> **Что сделать**: Выведите дословно все строки каждой записи, пропустив изображения.

---+---

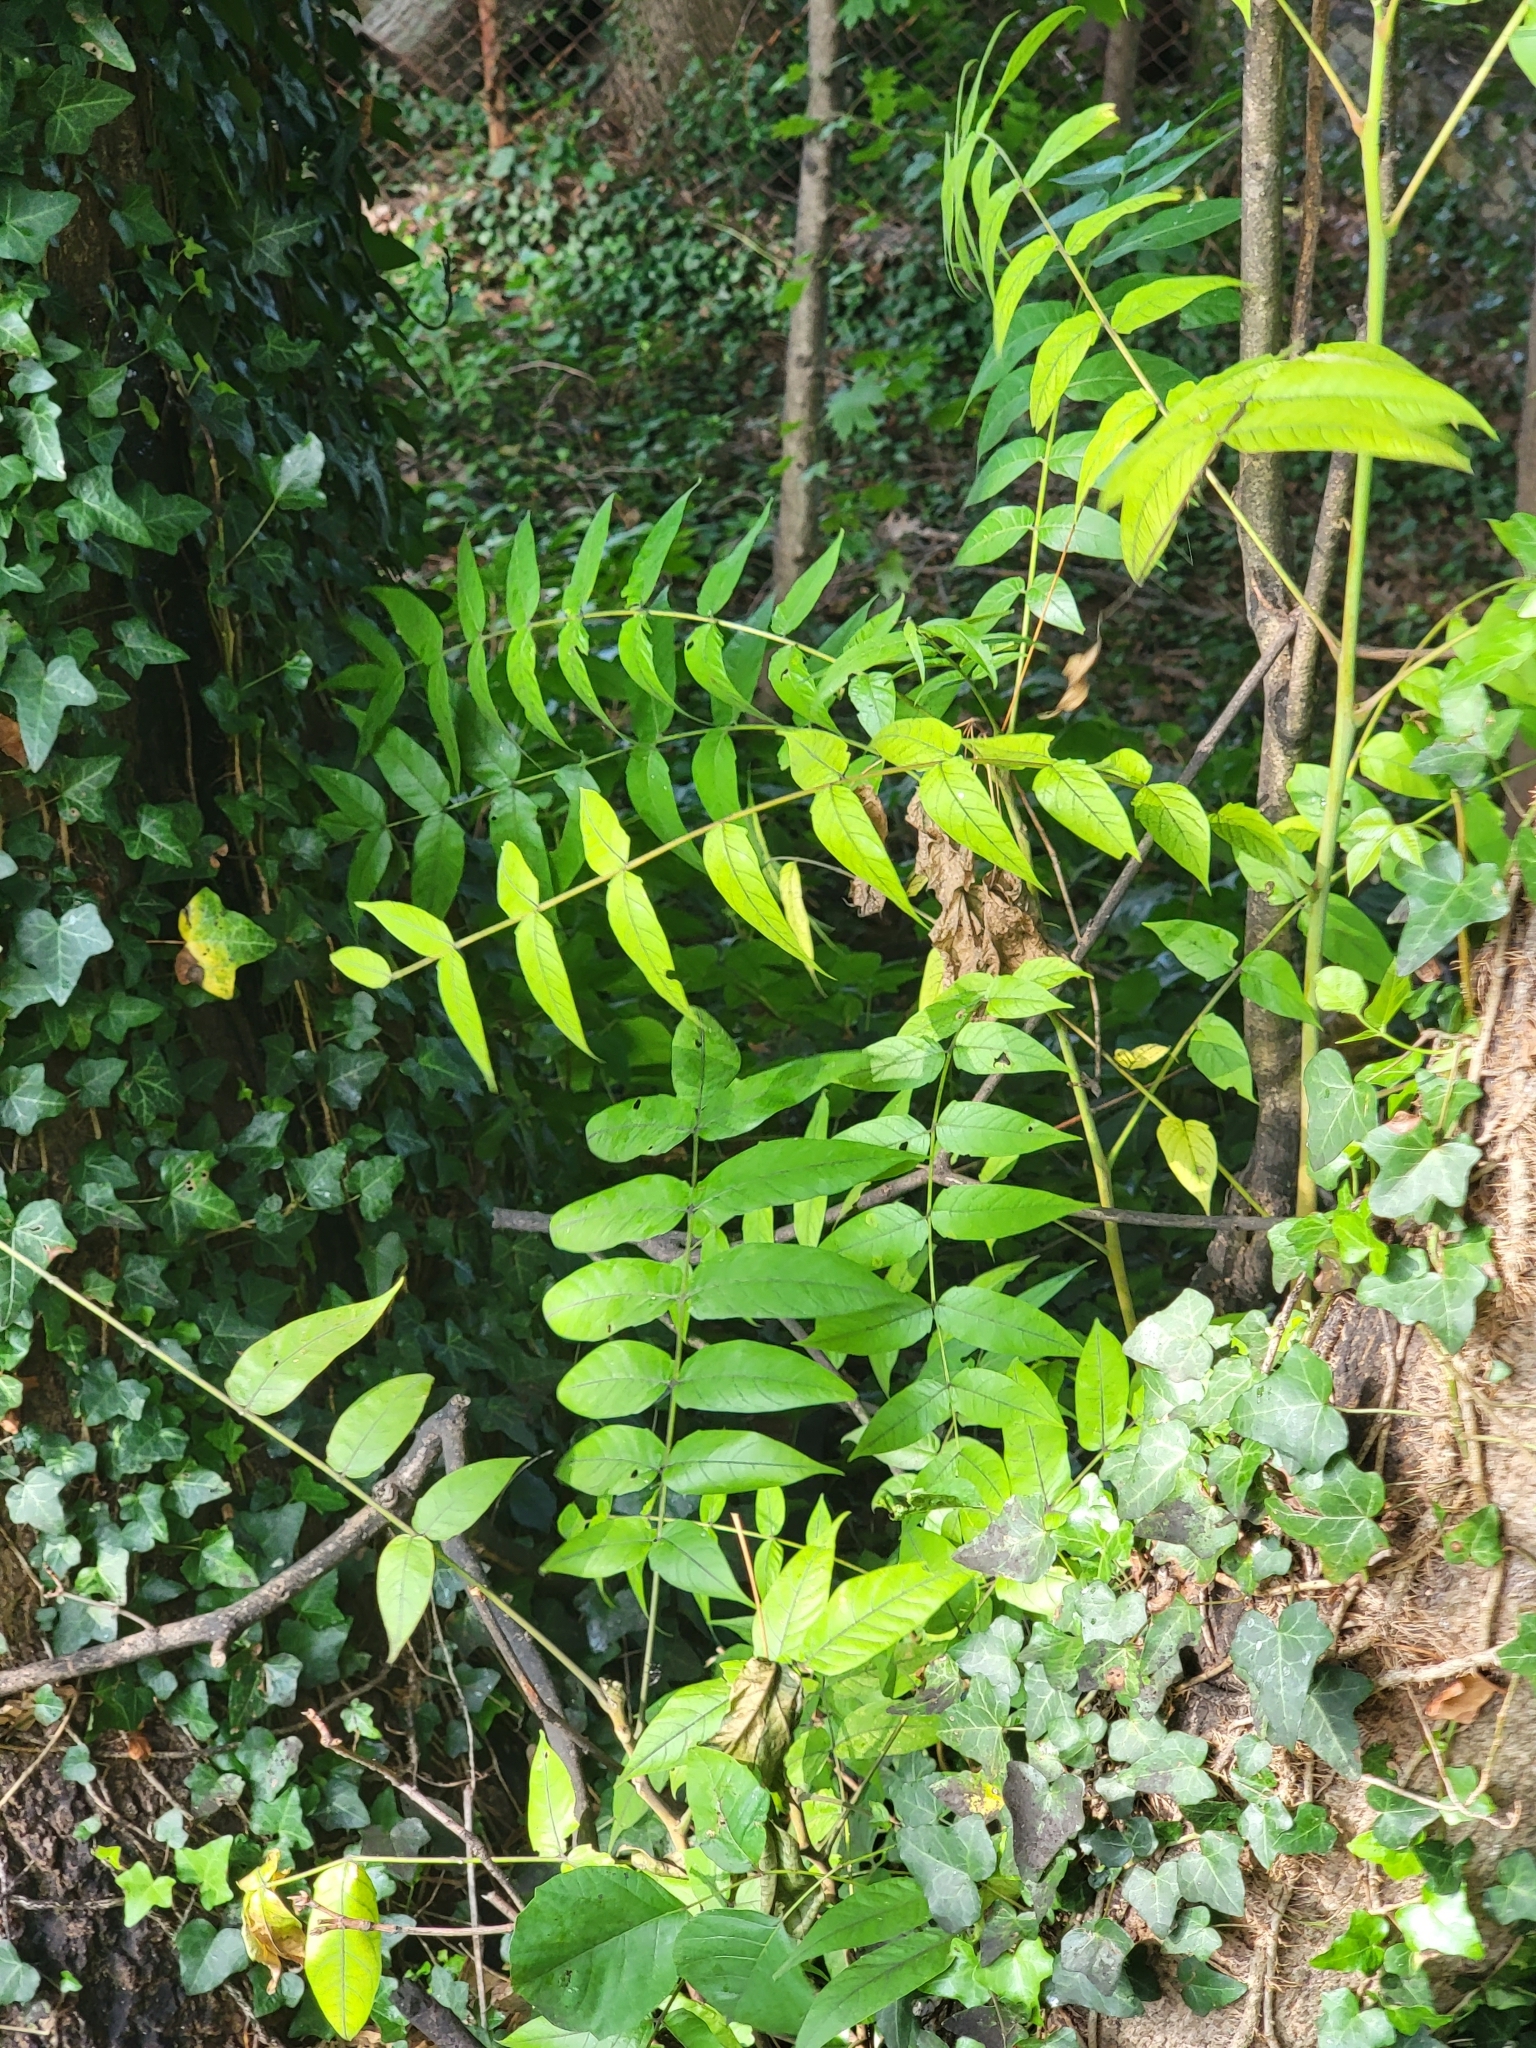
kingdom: Plantae
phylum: Tracheophyta
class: Magnoliopsida
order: Sapindales
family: Simaroubaceae
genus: Ailanthus
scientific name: Ailanthus altissima
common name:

---+---

> **Полный ответ**:
kingdom: Plantae
phylum: Tracheophyta
class: Magnoliopsida
order: Sapindales
family: Simaroubaceae
genus: Ailanthus
scientific name: Ailanthus altissima
common name:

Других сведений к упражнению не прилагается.